Universal Usability means that your website can be used by everyone. It encompasses accessibility, but it is even more than that.
What device are they using? Are they on a computer? A tablet? A phone? A TV? What does your website look like to them? How fast does it load? Can they get to everything?
What about if your user has some physical challenge. Let’s start with eyesight. Are they colorblind? Farsighted? Legally blind? Can they read what’s on your site? Is there enough contrast? Is the font big enough? Do your colors work with someone who is colorblind? Do you distinguish things by more than just color? Can the user “read” your site using assistive technology (voiceover)? Is there any information on your site “stuck” in pictures that your user can’t read?
What if your user is deaf or hard of hearing? Do you have videos on your site? Are they closed-captioned?
Let’s suppose your user has to use a keyboard instead of a mouse, whether it’s because they can’t use their hand to control a mouse for a variety of reasons – they don’t have one, it’s injured, they have arthritis and easier to tap keys. Or maybe their mouse is temporarily out of commission. Can they get to everything on your site through the keyboard? Can they jump to the main content? Can they tell where they currently are on the page (keyboard focus)?
What if your user has some cognitive issues? Does the information on your site have a visual hierarchy that makes it easy for them to assimilate information? (It could be as simple as bolding text in each paragraph to let them know what that paragraph is about, like in this post.) Is your site structured in a way that makes it easy for them to find the information they need? Do you have a site map in case they get lost?
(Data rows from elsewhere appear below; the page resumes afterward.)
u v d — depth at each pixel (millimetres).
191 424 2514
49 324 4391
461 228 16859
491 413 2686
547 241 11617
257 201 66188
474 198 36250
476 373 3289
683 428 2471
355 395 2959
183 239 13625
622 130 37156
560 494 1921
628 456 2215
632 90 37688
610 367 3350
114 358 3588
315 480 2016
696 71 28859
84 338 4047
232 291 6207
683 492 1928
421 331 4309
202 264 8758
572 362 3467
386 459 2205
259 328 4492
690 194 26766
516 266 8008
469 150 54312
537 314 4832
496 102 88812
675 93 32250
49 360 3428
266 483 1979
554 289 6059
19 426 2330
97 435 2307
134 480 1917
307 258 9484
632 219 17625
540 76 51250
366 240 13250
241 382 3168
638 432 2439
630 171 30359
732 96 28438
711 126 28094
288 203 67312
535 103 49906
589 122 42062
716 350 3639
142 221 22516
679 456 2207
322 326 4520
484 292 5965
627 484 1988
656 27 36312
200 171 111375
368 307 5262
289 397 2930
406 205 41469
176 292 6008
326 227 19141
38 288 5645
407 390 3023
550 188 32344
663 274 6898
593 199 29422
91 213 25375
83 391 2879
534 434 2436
Universal Usability is about imagining the people that are coming to your site – how they are accessing it and what challenges they may be dealing with. All the principles that apply to Universal Usability make your site easier to use for everyone. Just like sidewalk ramps help people pushing baby carriages as well as people in wheelchairs. And closed captioning helps people in a noisy room “hear” what is on the TV as well as people who are deaf or hard of hearing.
And that’s a beautiful thing. Those are the kind of sites we strive to create at SimpliCSSity.